L’amministrazione Trump ha imposto una sospensione quasi totale del rilascio dei visti non-immigranti per i titolari di passaporto palestinese. Lo rivela un cablogramma del Dipartimento di Stato datato 18 agosto, ottenuto e riportato dal New York Times. La direttiva, inviata a tutte le ambasciate e i consolati statunitensi, colpisce un’ampia fascia di palestinesi, sia residenti nei Territori Occupati che appartenenti alla diaspora.
La misura, definita “temporanea”, blocca l’accesso agli Stati Uniti anche per motivi non politici: cure mediche, studi universitari, visite a parenti, viaggi d’affari. Non si tratta di restrizioni per ragioni di sicurezza, come già avvenuto in passato con singoli profili segnalati. Qui siamo davanti a un blocco generalizzato, senza distinzione tra individui. E questo ha un nome preciso: punizione collettiva.
Nella pratica, significa che uno studente palestinese ammesso a un’università americana non potrà prendere parte al corso. Una donna in attesa di un trattamento oncologico in un ospedale statunitense non potrà partire. Un padre che desiderava assistere alla laurea della figlia a Chicago, resterà fermo a Ramallah. E questo non perché abbiano fatto qualcosa, ma perché portano un passaporto sgradito.
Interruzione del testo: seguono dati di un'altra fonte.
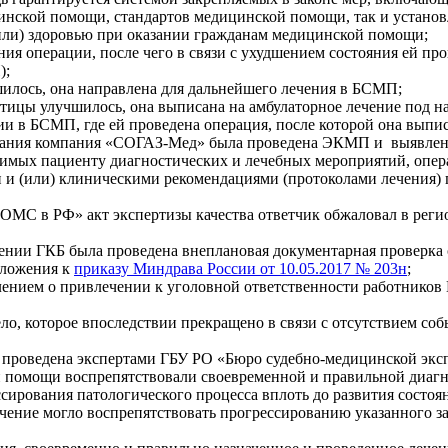
инской помощи, стандартов медицинской помощи, так и устано
или) здоровью при оказании гражданам медицинской помощи;
ия операции, после чего в связи с ухудшением состояния ей про
);
илось, она направлена для дальнейшего лечения в БСМП;
тицы улучшилось, она выписана на амбулаторное лечение под н
ии в БСМП, где ей проведена операция, после которой она выпи
ания компания «СОГАЗ-Мед» была проведена ЭКМП и выявлен д
мых пациенту диагностических и лечебных мероприятий, опера
и (или) клиническими рекомендациями (протоколами лечения) 
ОМС в РФ» акт экспертизы качества ответчик обжаловал в рег
ении ГКБ была проведена внеплановая документарная проверка 
иложения к
приказу Миндрава России от 10.05.2017 № 203н
;
влением о привлечении к уголовной ответственности работников 
ло, которое впоследствии прекращено в связи с отсутствием собы
и проведена экспертами ГБУ РО «Бюро судебно-медицинской экс
 помощи воспрепятствовали своевременной и правильной диагнос
ирования патологического процесса вплоть до развития состоя
чение могло воспрепятствовать прогрессированию указанного з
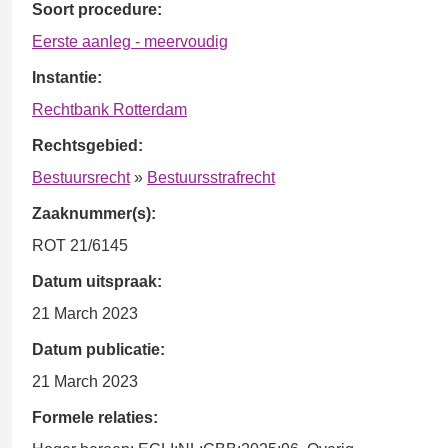
Soort procedure:
Eerste aanleg - meervoudig
Instantie:
Rechtbank Rotterdam
Rechtsgebied:
Bestuursrecht
»
Bestuursstrafrecht
Zaaknummer(s):
ROT 21/6145
Datum uitspraak:
21 March 2023
Datum publicatie:
21 March 2023
Formele relaties:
Chiariamo: i visti non-immigranti non sono visti per stabilirsi negli USA. Sono ingressi temporanei e controllati, spesso legati a motivazioni umanitarie, culturali, educative. Bloccarli non ha un effetto dissuasivo sulla geopolitica. Serve solo a rendere la vita più difficile a chi è già intrappolato tra frontiere, assedi e sospetti.
Non è una novità che la politica estera americana, a fasi alterne, adotti criteri selettivi nell’accoglienza. Ma c’è una differenza tra cautela e chiusura. E c’è una differenza, ancora più sostanziale, tra sicurezza e arbitrio.
L’idea che un’intera categoria di esseri umani possa essere trattata come un problema da contenere – per procura, per cittadinanza, per provenienza – non è solo sbagliata. È pericolosa. Perché normalizza un principio: che la colpa possa essere presunta per appartenenza.
Ed è su questo punto che dovremmo fermarci a riflettere. Quando la burocrazia diventa strumento di esclusione sistemica, il problema non è solo “tecnico” o “diplomatico”. È profondamente etico. E, in fondo, anche profondamente umano.